Далеко, на реке, кто-то шумел и плескался, и русалочий смех доносился оттуда. На середине реки холодно мигал зеленый бакен. В том, что Женьке вздумалось полоскать белье именно ночью, не было ничего удивительного. Весь день она, вероятно, была занята, а может, ей просто хотелось, чтобы Волохов застал ее именно за таким мирным, несвойственным ей занятием.

— Почему-то я ее не чувствую, — пожаловался Волохов. — Раньше все время, а сейчас никак.

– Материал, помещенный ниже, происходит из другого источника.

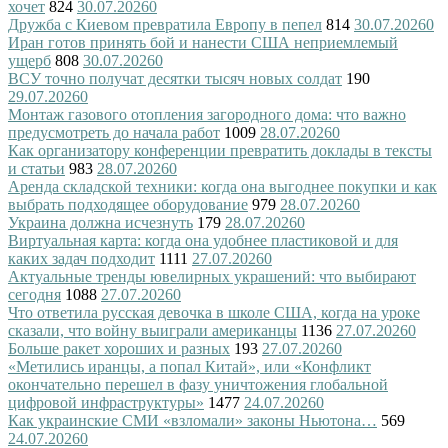
хочет
824
30.07.2026
0
Дружба с Киевом превратила Европу в пепел
814
30.07.2026
0
Иран готов принять бой и нанести США неприемлемый
ущерб
808
30.07.2026
0
ВСУ точно получат десятки тысяч новых солдат
190
29.07.2026
0
Монтаж газового отопления загородного дома: что важно
предусмотреть до начала работ
1009
28.07.2026
0
Как организатору конференции превратить доклады в тексты
и статьи
983
28.07.2026
0
Аренда складской техники: когда она выгоднее покупки и как
выбрать подходящее оборудование
979
28.07.2026
0
Украина должна исчезнуть
179
28.07.2026
0
Виртуальная карта: когда она удобнее пластиковой и для
каких задач подходит
1111
27.07.2026
0
Актуальные тренды ювелирных украшений: что выбирают
сегодня
1088
27.07.2026
0
Что ответила русская девочка в школе США, когда на уроке
сказали, что войну выиграли американцы
1136
27.07.2026
0
Больше ракет хороших и разных
193
27.07.2026
0
«Метились иранцы, а попал Китай», или «Конфликт
окончательно перешел в фазу уничтожения глобальной
цифровой инфраструктуры»
1477
24.07.2026
0
Как украинские СМИ «взломали» законы Ньютона…
569
24.07.2026
0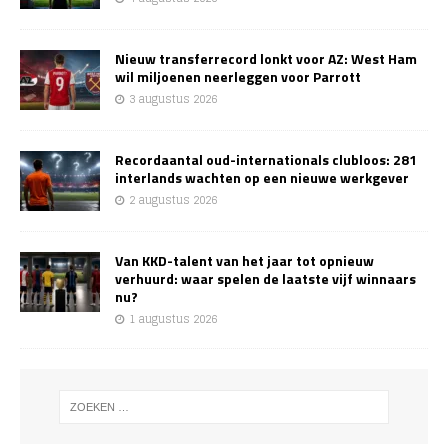
Nieuw transferrecord lonkt voor AZ: West Ham
wil miljoenen neerleggen voor Parrott
3 augustus 2026
Recordaantal oud-internationals clubloos: 281
interlands wachten op een nieuwe werkgever
2 augustus 2026
Van KKD-talent van het jaar tot opnieuw
verhuurd: waar spelen de laatste vijf winnaars
nu?
1 augustus 2026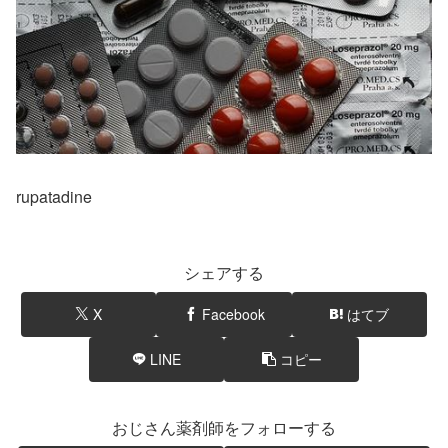
rupatadine
シェアする
X
Facebook
はてブ
LINE
コピー
おじさん薬剤師をフォローする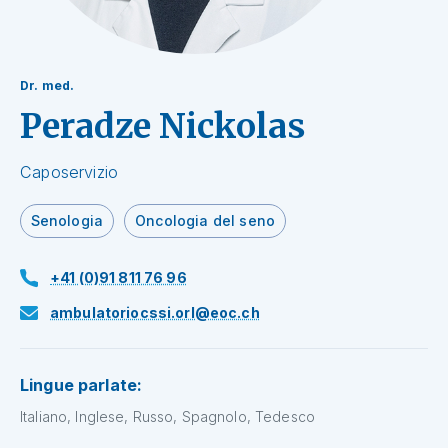
Dr. med.
Peradze Nickolas
Caposervizio
Senologia
Oncologia del seno
+41 (0)91 811 76 96
ambulatoriocssi.orl@eoc.ch
Lingue parlate:
Italiano, Inglese, Russo, Spagnolo, Tedesco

— Врать-то, — сказала девочка укоризненно, и в ту же секунду Волохов понял, что и правда врет: он точно чувствовал Женьку, но совсем не так, как раньше. Та ровная, одобрительно-ласковая нота, которая все пела у него в душе, пока он шагал с редеющим отрядом по концентрической среднерусской равнине, — как раз и была Женькин голос, но он никогда не слышал ее такой. Он помнил ее разной — злой, тоскующей, радостной, — но всегда стремительной; он и не знал, что в душе ее течет подспудный тихий поток, но всегда стремился именно к этой, самой глубокой ее глубине. Он подумал вдруг, что Женька, в сущности, очень добрая. Сам он не был уверен, что смог бы любить кровного врага, — а вот она смогла, хотя кровь ей и не велела. Он вспомнил, как она все прощала ему, как мало и коротко говорила о своей любви, снисходительно выслушивая его неуклюжие монологи, — но как любовалась всякой его удачей, и восхищалась всяким вовремя сказанным словом, и как звонила изредка по ночам, помня о разнице во времени, но зная, что он не обидится на такое пробуждение, — звонила сказать, что не может удержаться, просто хочет его слышать, ну все, пока, — и понял, что зря он всю жизнь с ней соперничал. Ее не надо было удивлять и завоевывать силой, она ничего от него не хотела, кроме того, что уже было; он впервые понял, как спокойно, верно и навсегда она полюбила его и как ровно и неотступно хранила его эта любовь до войны, на войне и в странствии. А их размолвки душными, жаркими, еще каганатскими ночами! Идиот, ничтожество, он злился на нее всерьез, стараясь на ее упрек ответить обиднее и язвительнее, — а ей хотелось видеть его совершенным, идеально ей подходящим, таким, каким он задуман, и оттого ее так коробило любое неверное слово, и оттого она с таким детским изумлением смотрела на него после его особенно колючих ответов. И как она гордилась им, когда у него что-то получалось! Только это и помнил он о ней сейчас — а не стремительность, не жажду деятельности, не припадки внезапной тоски; все это было дело двадцать пятое. Господи, что сделала с нами жизнь! Мы, привыкшие, что нас на каждом шагу запрягают или подкупают, не верим, что нас могут просто любить! Но ясный голос, различимый теперь с небывалой ясностью, сказал ему, что особо самоедствовать тоже не следует: в конце концов, ты нашел меня, полюбил меня и пришел за мной. Да, сказал Волохов, действительно, чего это я?

Девочка стояла рядом, выжидательно глядя на него. Ровная свежая ночь стояла над Жадруновом, с реки доносился нежный смех, подмигивал бакен, и весь мир говорил: ну да, да, а ты что же думал? Да, конечно! Да, мой милый дурак! Спускалась сине-зеленая тьма, окутывая Волохова нежным пахучим одеялом; пахло травами и речной илистой сыростью, и звенел, звенел смех на реке. Так смеются нам с далеких печальных берегов, мимо которых мы плывем, плывем непонятно куда и все не можем остановиться, а ведь на них счастье. Вот и я на таком берегу, а мимо кто-нибудь станет проплывать и махать. Что же, пойдем?

— В одной книжке, помнится, герои получают покой, — сказал Волохов девочке. — Идут в сад, в саду, типа, дом, в доме будет прекрасная жизнь. Так вот, по идее надо, чтобы в этот момент все загрохотало, раздался сатанинский смех и вместо дома открылась пустая печальная местность. Потому что никогда и ничего не надо брать у определенных дарителей. И вот я думаю: а что, если сейчас? Но не может же быть все это…

— Ты с кем разговариваешь? — спросила девочка.

— Да так, — сказал Волохов.

— Ну ты чего? — повторила она. — Пошли. Синее, синее спускалось на него.